Bu büyülü atmosfer içinde sanki Roma dönemimden bir arena sahnesinde gibi hissediyorum kendimi. Fotoğraf çekmekten çok kuş sevdalılarının ortamdaki bakışlarını izliyorum. En son ne zaman bir şeye bu kadar aşkla ve sevgiyle baktığımı sorguluyorum kendi içimde. Heyecanlı kuş sevdalılarından oluşan izleyici ve meraklılar arena gibi yuvarlak bir düzende üst üste heyecanla otursalar da ortada vahşi bir döğüş ya da kan yok. Bir kafesin özgürlüğü kısıtladığı gerçeği yadsınamaz bir şekilde aklımda olsa da güvercinlerin bu kuş sevdası ile dolu yüreklerin şefkatli ellerinde ve aşk içinde beslenip bakılacaklarını biliyorum. Kuşlar her akşam gün batımına doğru gökyüzüne özgürce bırakılarak, uçmaları takla atmaları izlenirken, o insanları mutlaka görmeli ve izlemelisiniz. Sanki büyütüp hayata bıraktığımız çocuklarımıza gururla ve tatlı bir yorgunlukla bakmak gibi gururlu ve naif. Rengarenk güvercinlerde tıpkı çocuklar gibi özgür olmalarına rağmen tüm uçuşlarından sonra, o emeğe, çabaya ve vefaya bir saygı gibi yuvalarına geri dönüyorlar. Güvercinler ahenkle ve baş döndürücü bir dans ile yuvalarına gösterişli bir dönüş sergilerken, sahipleri kıt kanaat ekonomik zorluklarına rağmen kuşlarının sularını yemlerini bir bayram sofrası özeni ile hazırlıyorlar.
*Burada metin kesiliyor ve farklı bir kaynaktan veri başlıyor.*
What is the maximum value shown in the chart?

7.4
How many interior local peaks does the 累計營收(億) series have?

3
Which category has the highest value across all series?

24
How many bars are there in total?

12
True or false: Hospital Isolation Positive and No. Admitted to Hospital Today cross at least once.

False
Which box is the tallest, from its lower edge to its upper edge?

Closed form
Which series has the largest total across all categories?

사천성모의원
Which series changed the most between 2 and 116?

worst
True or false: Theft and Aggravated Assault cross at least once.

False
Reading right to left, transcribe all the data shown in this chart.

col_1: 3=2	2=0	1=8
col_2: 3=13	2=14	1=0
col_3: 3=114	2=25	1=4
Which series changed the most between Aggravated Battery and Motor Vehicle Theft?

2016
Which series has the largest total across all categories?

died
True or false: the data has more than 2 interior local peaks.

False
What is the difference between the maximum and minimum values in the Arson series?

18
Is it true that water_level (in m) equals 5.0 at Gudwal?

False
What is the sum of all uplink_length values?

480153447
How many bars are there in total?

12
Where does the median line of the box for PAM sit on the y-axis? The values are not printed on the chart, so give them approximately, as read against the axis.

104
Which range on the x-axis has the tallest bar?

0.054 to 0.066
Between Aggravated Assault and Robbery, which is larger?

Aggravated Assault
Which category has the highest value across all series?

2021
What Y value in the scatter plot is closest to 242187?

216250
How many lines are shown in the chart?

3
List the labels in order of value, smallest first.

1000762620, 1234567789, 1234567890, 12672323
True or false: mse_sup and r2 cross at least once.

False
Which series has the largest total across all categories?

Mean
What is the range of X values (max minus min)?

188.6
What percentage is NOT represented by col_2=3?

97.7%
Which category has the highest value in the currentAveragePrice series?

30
Kumlu Hayat’tan ve kuş sevgisi bu denli yoğun olan insanlardan çok şey öğrendim bu süreçte. Bazen bir şeyi sevmek, sadece sevmek değil, bağlılıkta gerektiriyor. Kuşçuların bu bağlılığını, tutkularını gördükten, kuşların o gökyüzünde gün batarken güneşin kanatlarının arasından saçtığı ışıltıyı izledikten ve Kumlu Hayat da geçirdiğim bir haftadan sonra her Şanlıurfa ziyaretimde çay içip dostluklarımı tazelemek için bu mekânda alıyorum soluğu. Orada çektiğim fotoğrafların baskılarını Kumlu Hayat mekanına bana kattığı öğreti ve hisler için hediye ettim ve duvarlarında yerini aldı. Sevmenin başka biçimini öğrendiğim yerde, anlatmayı bildiğim bir dilde durdurulmuş bir andan, devam eden anlar içinde var almak istedim.
Sevmenin başka bir biçimini bazen sevmeyi bilen başka yüreklerde izlemek gerekiyor.
Binlerce güvercin izledikten sonra ayrılırken bölgeden aklıma
Oktay Rifat Horozcu’nun şu şiiri gelmişti.
San Marco meydanında dost olduğum güvercin
Bir Alman misillemesinde
Kurşuna dizilmediyse eğer
Venediğe gider
Ben kuşumu bulurum
Ben kuşumu bilirim
Milyon güvercin içinde

2019 yılında, bu şiirin dizelerinin yazıldığı ruhta hissetmiştim kendimi. Bir haftalık süreçte göz göze geldiğim o güvercini, her gittiğimde arıyor ve buluyor gözlerim.